Иван Африканович с Нюшкой вышел тогда на улицу. Новые хромовые сапоги и сержантские галифе сидели на нем ладно и туго, звякали на пиджаке и тянули за полу ордена. Нюшка, гордая за троюродного брата, шла с ним под ручку. В августовской темноте и веселой сутолоке они долго искали Катерину и не нашли бы, если б она не пошла плясать и не запела: голос этот у Ивана Африкановича звенит и сейчас в ушах. Иван Африканович сплясал раза два, походил с девками по деревне, а под утро увел их из Сосновки. Нюшка пошла с ними для веселья. Он помнит, как она, словно бы в шутку, спела частушку, выходя в темное, но еще теплое поле, пахнущее ржаной соломой и сухой земляной пылью:
Не ходи, подруга, замуж,Как моя головушка,Лучше деверя четыре,Чем одна золовушка.Но ни братьев, ни сестер не было у Ивана Африкановича, Катерине нечего было бояться золовок и деверьев. Получилось другое: тогда еще живая мать прочила Ивану Африкановичу не ту невесту, Катерина была ей нелюба. Пришли в деревню уже под утро, мать, сердитая, отворила ворота. В избе девки сели на лавку, а Иван Африканович уже разувался, для него, фронтовика, все было ясно и четко. Мать то заслонкой забрякает, то выбежит в сени, стонет и охает. Вышла на поветь, там воротца как раз на сосновскую сторону, на невестину деревню. Прибежала в избу, всплеснула руками: «Ой, девки-матушки, Сосновка горит!» Нюшка и Катерина кинулись из избы опрометью, ворота за ними сами захлопнулись на защелку. Пока Иван Африканович надевал сапог, мать закрыла ворота еще и на крюк. «Неправда, Ванька, не бегай, ушли, дак и слава Богу», – спокойно сказала она.

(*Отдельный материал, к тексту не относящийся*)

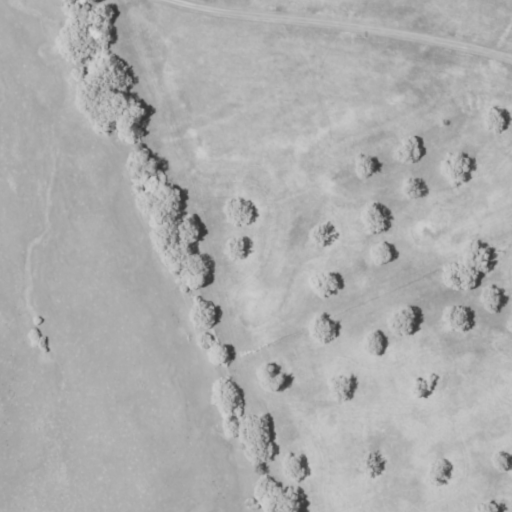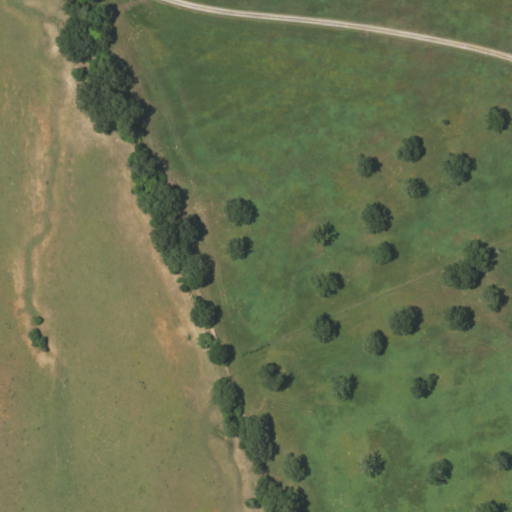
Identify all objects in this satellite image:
road: (342, 24)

Он чуть не вышиб воротницу, долго путался с защелкой. Выскочил на улицу: в августовской ночи громоздилась темень, не горела никакая Сосновка, и девок уже не было…

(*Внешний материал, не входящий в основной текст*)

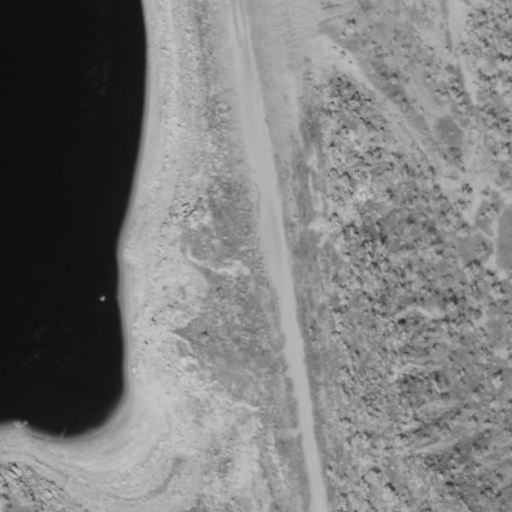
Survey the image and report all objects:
dam: (243, 8)
road: (285, 256)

После этого Иван Африканович не мог жениться два года, а на третий женился. На молчаливой девке из дальних заозерных мест. Она засыпала на его руке тотчас же, бездушная, как нетопленная печь… У них была холодная любовь: дети не рождались. Мать говорила, что их испортили, подшутили, и через год жена сама ушла в свои заозерные места, вышла замуж и, как слышал Иван Африканович, с другим народила четверых ребятишек.

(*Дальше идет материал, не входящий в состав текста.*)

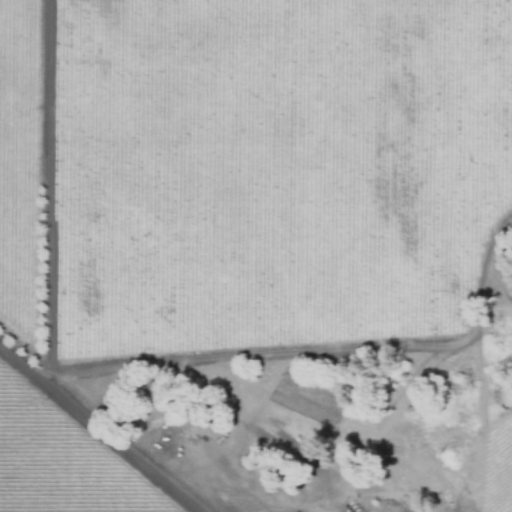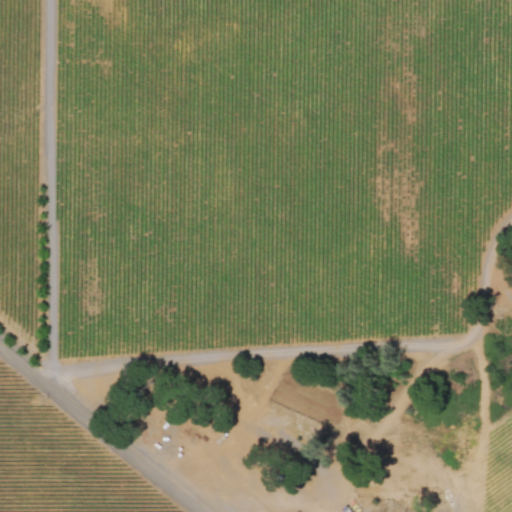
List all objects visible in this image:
road: (101, 426)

«Да, у них с ней была холодная любовь, это уж точно. Вот с Катериной – любовь горячая…»
Иван Африканович посватался к ней вновь; тут-то и заупрямилась Евстолья, теща нынешняя. Поставила дочке запрет: не пойдешь – и все. Нечего, мол, им измываться, мы не хуже их, в нашем роду все были работники. Дело затянулось. На свадьбе теща не пила, не ела, сидела на лавке, будто аршин проглочен, и вот Иван Африканович все еще помнит эту обиду. Да нет, какая уж там обида, столько годов прошло. С Катериной у него горячая любовь: уйдет она в поле, на ферму ли, ему будто душу вынет.
«Ох, Катерина, Катерина!.. – Иван Африканович почти бежал, волнение опять нарастало где-то в самом нутре, около сердца. – Увезу голубушку домой, унесу на руках. Нечего ей там и маяться. Дома родит не хуже… Солому на ферме буду трясти, воду носить… Выпивку решу, в рот не возьму вина, только бы все ладно, только бы…»
Вьюга в поле запела вновь, ветер сек снегом горячие щеки. Иван Африканович выбежал на угор, до больницы и конторы сельпо было подать рукой.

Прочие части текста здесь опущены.